The Polynomial Counting Capabilities of Message Passing Neural Networks
This work provides theoretical insights into the expressive power of MPNNs for counting, which is important for understanding their limitations and capabilities in graph learning tasks.
The paper studies the counting capabilities of Message Passing Neural Networks (MPNN) beyond linear arithmetic, focusing on polynomial counting constraints. It shows that global polynomial counting constraints can be checked using mean MPNN under mild assumptions, and local constraints can be checked under specific conditions, such as using sum/max aggregations or restricting to regular graphs.

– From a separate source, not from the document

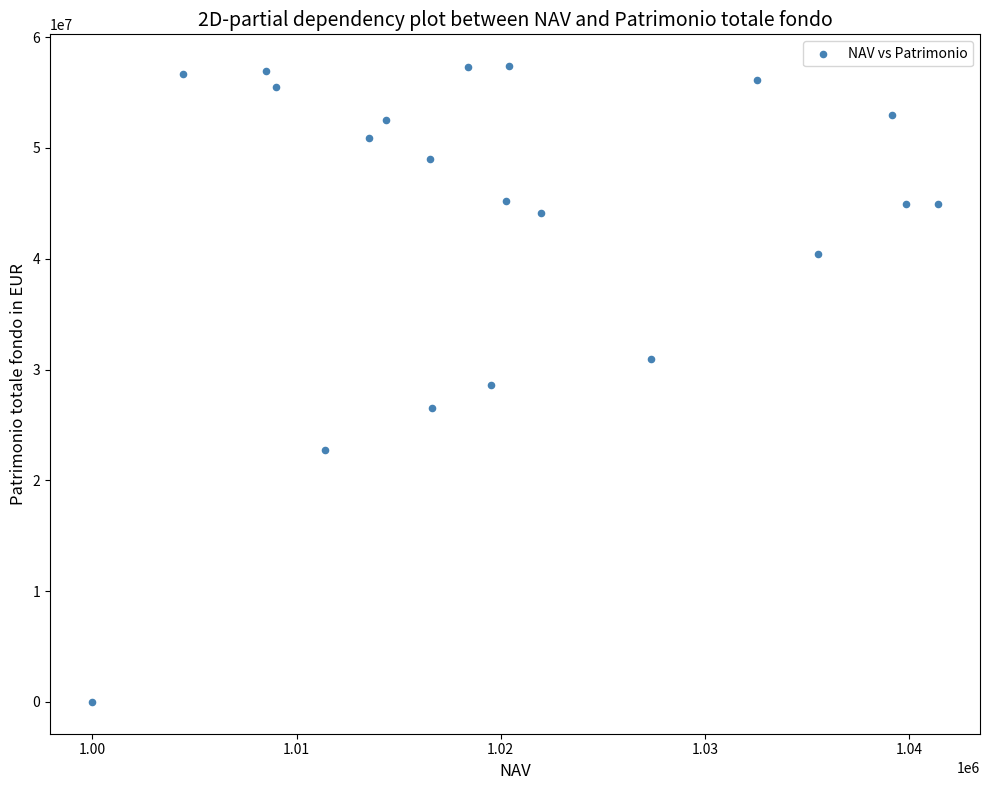

What is the range of Y values (max minus min)?

57380428.0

The counting power of Message Passing Neural Networks (MPNN) has been the subject of many recent papers, showing that they can express logic that involves counting up to a threshold or more generally satisfy a linear arithmetic constraint. In this paper, we study the counting capabilities of MPNN beyond linear arithmetic, primarily utilising local and global mean aggregations. In particular, our goal is to tease out conditions required to express extensions of graded modal logic with polynomial counting constraints. We show that global polynomial counting constraints in node-labelled graphs can be checked using mean MPNN under mild assumptions. Checking local constraints is also possible, if we consider formulas with no nested modalities and additionally either (i) permit sum/max aggregations, or (ii) only restrict to regular graphs. We also show how formulas with nested modalities can be captured by mean MPNN over graphs with tree-like structures and similar assumptions.